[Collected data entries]
- - -

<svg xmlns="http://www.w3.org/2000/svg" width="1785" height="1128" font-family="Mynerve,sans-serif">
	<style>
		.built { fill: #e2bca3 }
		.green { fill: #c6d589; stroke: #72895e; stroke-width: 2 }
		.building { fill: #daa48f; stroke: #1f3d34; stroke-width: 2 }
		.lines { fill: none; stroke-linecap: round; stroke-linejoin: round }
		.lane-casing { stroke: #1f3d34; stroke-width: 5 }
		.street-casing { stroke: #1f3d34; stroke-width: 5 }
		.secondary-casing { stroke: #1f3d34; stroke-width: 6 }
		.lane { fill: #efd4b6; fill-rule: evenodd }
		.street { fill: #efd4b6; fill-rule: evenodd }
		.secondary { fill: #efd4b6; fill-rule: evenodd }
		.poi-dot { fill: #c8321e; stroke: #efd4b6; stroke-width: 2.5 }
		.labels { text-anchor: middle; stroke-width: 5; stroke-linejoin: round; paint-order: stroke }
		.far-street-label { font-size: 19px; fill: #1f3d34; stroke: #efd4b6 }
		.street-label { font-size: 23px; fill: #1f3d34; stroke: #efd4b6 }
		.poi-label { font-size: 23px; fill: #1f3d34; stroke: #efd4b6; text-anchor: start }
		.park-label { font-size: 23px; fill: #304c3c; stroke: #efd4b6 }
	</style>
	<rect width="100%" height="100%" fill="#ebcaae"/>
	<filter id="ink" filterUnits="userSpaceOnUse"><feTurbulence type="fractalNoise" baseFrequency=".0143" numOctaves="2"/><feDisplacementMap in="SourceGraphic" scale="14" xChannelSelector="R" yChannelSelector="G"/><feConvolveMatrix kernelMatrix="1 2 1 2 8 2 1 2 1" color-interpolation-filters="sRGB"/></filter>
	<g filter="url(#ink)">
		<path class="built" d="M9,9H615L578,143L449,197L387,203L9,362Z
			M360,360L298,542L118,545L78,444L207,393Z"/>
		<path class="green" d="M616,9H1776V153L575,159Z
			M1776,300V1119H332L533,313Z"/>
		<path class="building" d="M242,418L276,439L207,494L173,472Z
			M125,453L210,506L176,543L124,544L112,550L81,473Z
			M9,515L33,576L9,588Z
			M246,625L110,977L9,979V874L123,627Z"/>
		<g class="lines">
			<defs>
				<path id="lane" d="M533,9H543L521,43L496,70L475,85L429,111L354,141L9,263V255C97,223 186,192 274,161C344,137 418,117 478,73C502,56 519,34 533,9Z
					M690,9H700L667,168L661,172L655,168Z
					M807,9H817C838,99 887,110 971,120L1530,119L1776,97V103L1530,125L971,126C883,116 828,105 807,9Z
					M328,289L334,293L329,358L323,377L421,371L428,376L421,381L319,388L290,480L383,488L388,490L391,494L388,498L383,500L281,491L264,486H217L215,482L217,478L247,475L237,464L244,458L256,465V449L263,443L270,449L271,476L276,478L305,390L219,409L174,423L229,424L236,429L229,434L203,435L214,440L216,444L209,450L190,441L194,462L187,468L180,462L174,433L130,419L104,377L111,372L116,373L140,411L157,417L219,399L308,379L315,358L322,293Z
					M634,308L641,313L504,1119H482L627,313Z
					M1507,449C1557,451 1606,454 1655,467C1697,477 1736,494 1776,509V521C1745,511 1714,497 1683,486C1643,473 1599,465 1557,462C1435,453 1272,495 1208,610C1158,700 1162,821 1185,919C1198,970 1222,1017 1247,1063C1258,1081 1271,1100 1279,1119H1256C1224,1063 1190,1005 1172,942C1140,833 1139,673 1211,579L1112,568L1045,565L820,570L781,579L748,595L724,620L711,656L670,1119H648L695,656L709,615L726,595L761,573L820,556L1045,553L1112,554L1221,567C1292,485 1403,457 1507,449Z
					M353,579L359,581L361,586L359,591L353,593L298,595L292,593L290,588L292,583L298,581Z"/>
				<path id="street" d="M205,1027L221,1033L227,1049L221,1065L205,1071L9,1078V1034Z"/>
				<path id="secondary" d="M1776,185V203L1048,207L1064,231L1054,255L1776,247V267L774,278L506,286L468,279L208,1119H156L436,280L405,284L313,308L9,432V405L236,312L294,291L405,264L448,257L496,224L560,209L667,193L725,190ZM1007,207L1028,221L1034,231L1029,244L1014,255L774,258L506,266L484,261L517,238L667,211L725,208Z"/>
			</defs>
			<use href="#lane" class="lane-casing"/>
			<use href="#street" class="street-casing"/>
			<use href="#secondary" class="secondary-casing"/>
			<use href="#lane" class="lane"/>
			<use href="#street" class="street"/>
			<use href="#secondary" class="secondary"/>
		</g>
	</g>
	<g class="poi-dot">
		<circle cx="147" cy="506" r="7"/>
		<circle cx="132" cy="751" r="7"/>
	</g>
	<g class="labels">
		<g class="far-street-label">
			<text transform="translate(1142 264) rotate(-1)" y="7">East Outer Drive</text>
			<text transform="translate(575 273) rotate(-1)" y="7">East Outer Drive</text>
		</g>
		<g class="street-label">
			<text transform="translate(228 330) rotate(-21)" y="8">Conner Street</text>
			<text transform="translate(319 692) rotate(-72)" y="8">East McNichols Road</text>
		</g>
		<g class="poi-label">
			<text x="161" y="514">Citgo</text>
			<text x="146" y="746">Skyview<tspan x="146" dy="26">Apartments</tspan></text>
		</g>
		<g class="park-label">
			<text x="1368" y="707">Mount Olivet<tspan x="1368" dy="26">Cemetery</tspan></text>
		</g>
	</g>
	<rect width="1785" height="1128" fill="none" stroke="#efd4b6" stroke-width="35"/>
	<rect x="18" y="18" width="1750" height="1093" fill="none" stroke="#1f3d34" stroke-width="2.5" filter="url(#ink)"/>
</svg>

- - -

- [Your objective]
When a line in the records holds the string "lines", copy that line.

- [Exercise solution]
		.lines { fill: none; stroke-linecap: round; stroke-linejoin: round }
		<g class="lines">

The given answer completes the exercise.